Source data
---

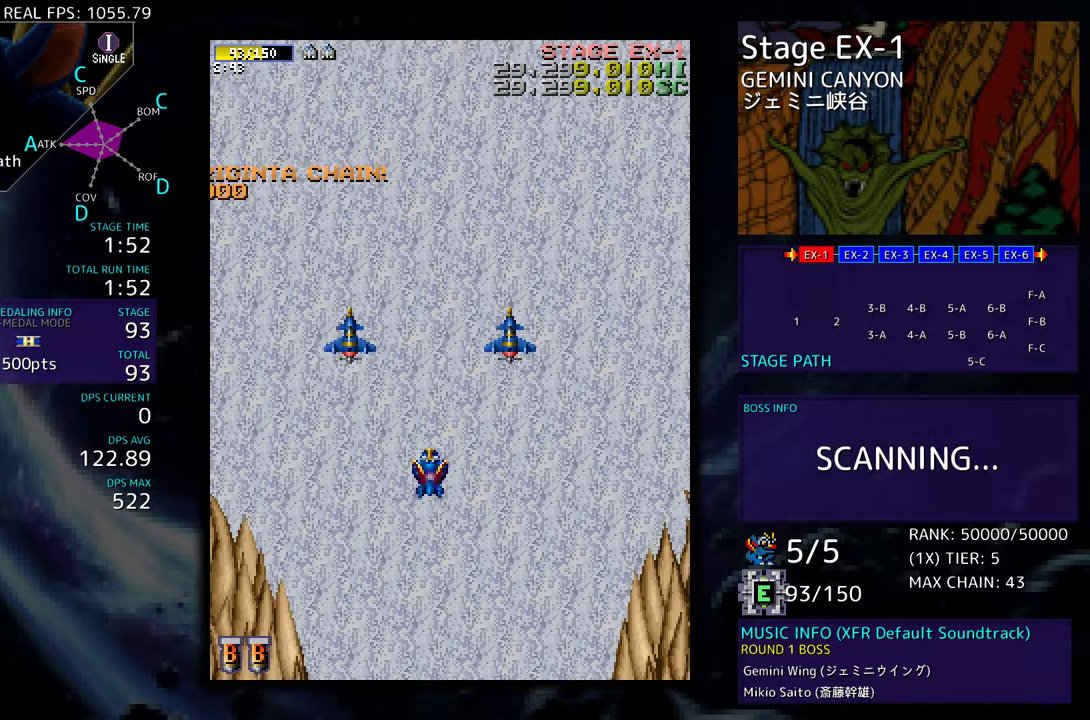
{"buttons": ["DPAD_DOWN"], "events": [[33, "DPAD_RIGHT", "down"], [283, "DPAD_DOWN", "down"], [317, "DPAD_RIGHT", "up"]]}
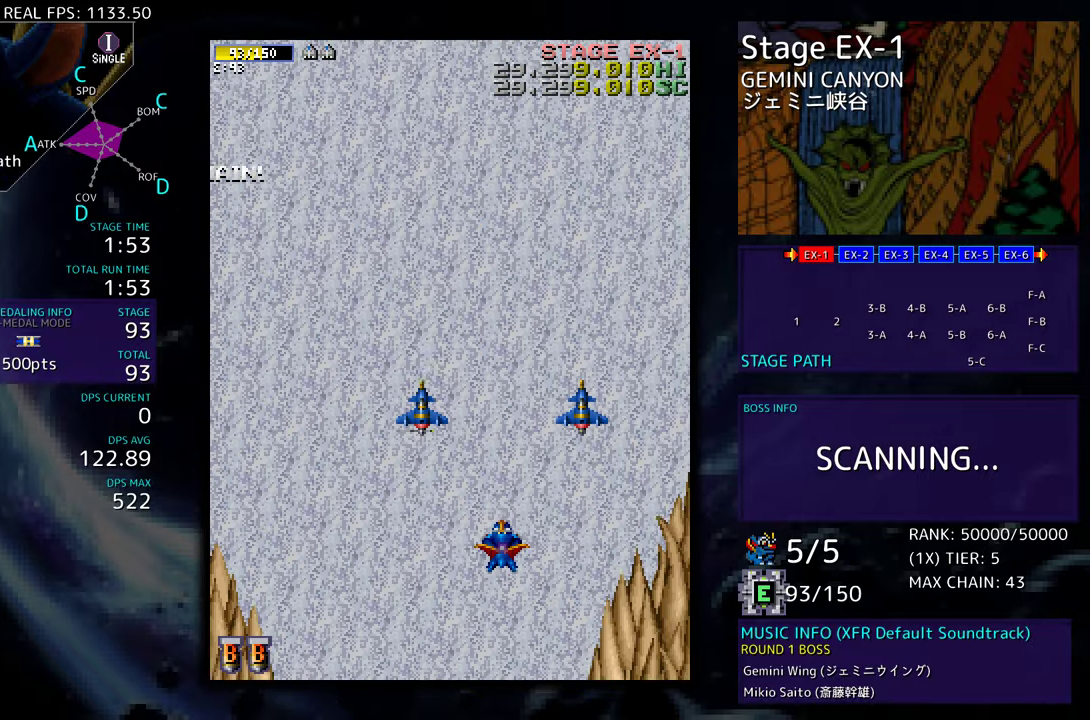
{"buttons": ["DPAD_LEFT"], "events": [[150, "DPAD_LEFT", "down"], [183, "DPAD_DOWN", "up"]]}
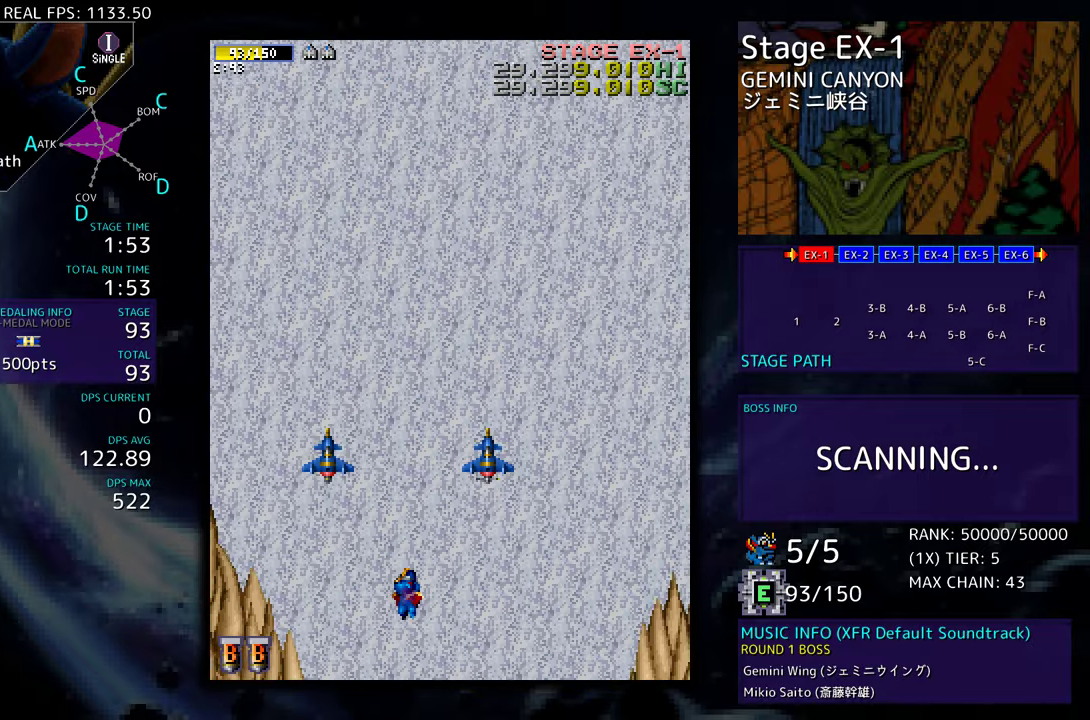
{"buttons": [], "events": [[150, "DPAD_LEFT", "up"]]}
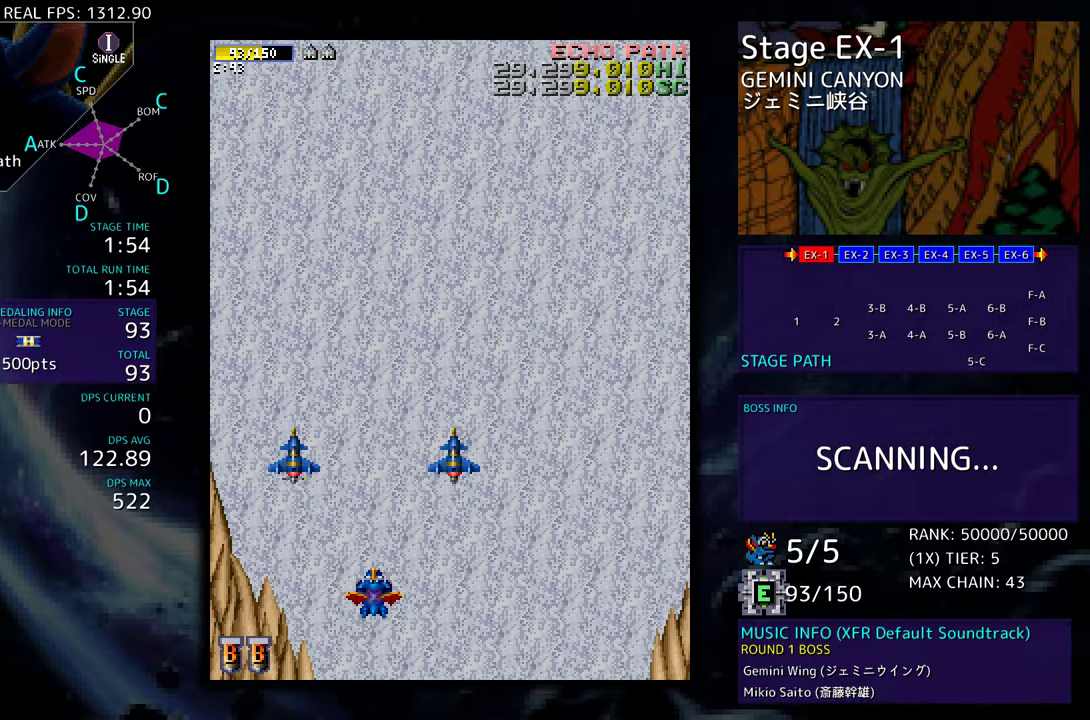
{"buttons": ["DPAD_RIGHT"], "events": [[333, "DPAD_RIGHT", "down"]]}
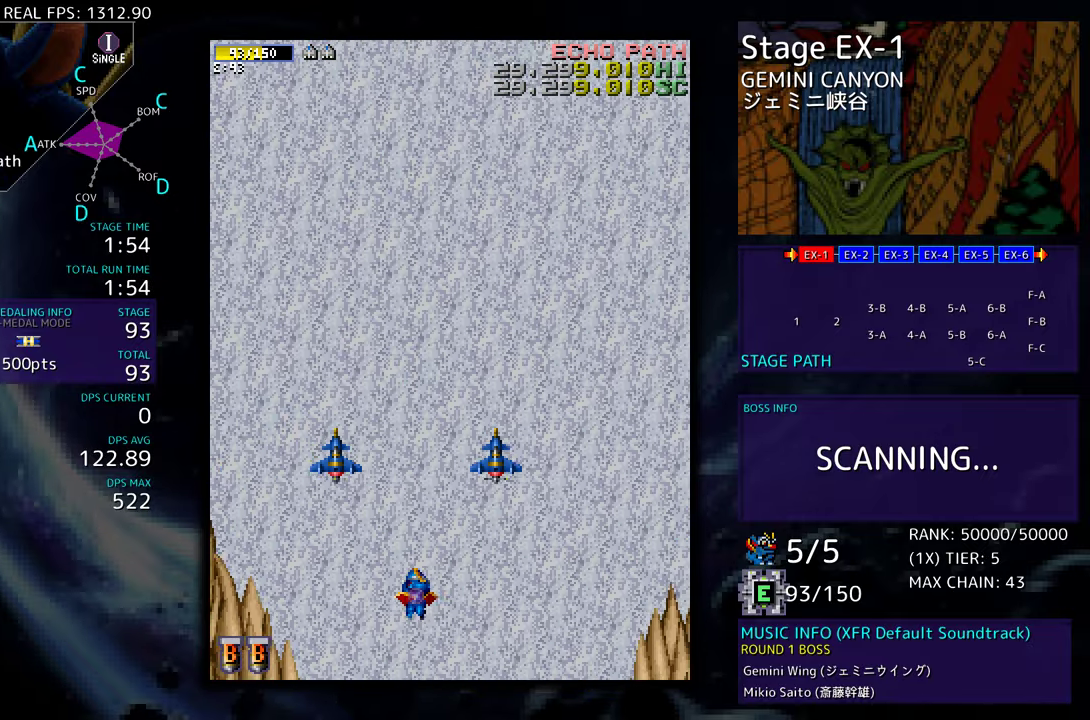
{"buttons": [], "events": [[283, "DPAD_RIGHT", "up"]]}
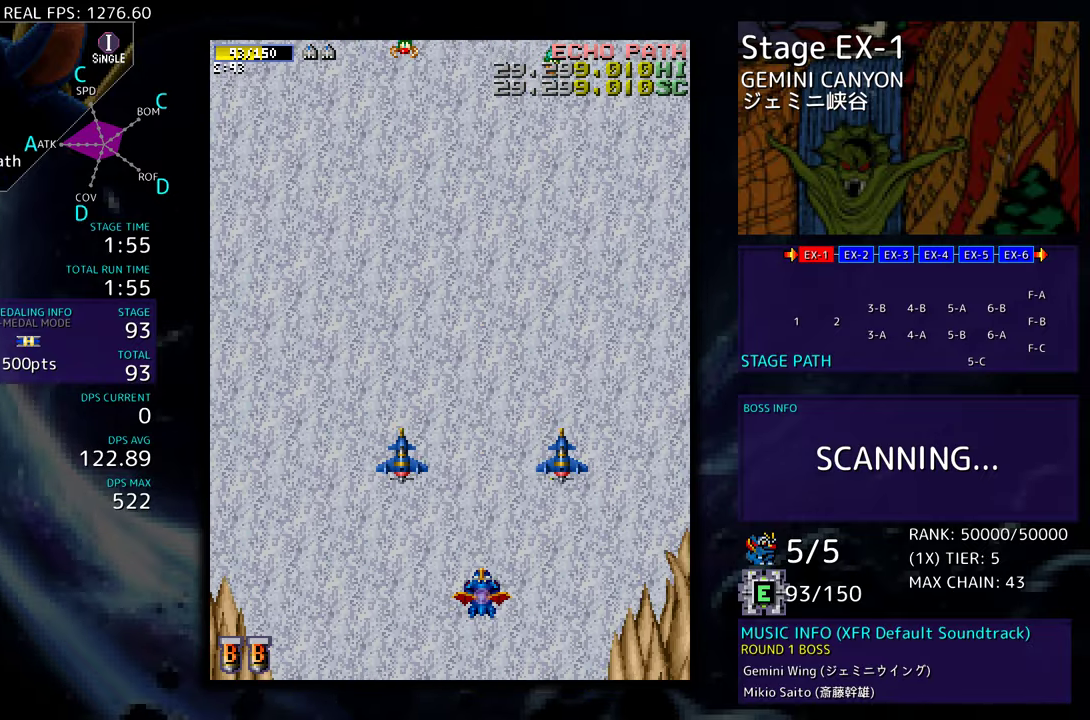
{"buttons": [], "events": []}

---

◆ **WHAT IS EXPECTED**
What you output should match the records line for line, minus the pictures.

◆ **FINAL ANSWER**
{"buttons": ["DPAD_DOWN"], "events": [[33, "DPAD_RIGHT", "down"], [283, "DPAD_DOWN", "down"], [317, "DPAD_RIGHT", "up"]]}
{"buttons": ["DPAD_LEFT"], "events": [[150, "DPAD_LEFT", "down"], [183, "DPAD_DOWN", "up"]]}
{"buttons": [], "events": [[150, "DPAD_LEFT", "up"]]}
{"buttons": ["DPAD_RIGHT"], "events": [[333, "DPAD_RIGHT", "down"]]}
{"buttons": [], "events": [[283, "DPAD_RIGHT", "up"]]}
{"buttons": [], "events": []}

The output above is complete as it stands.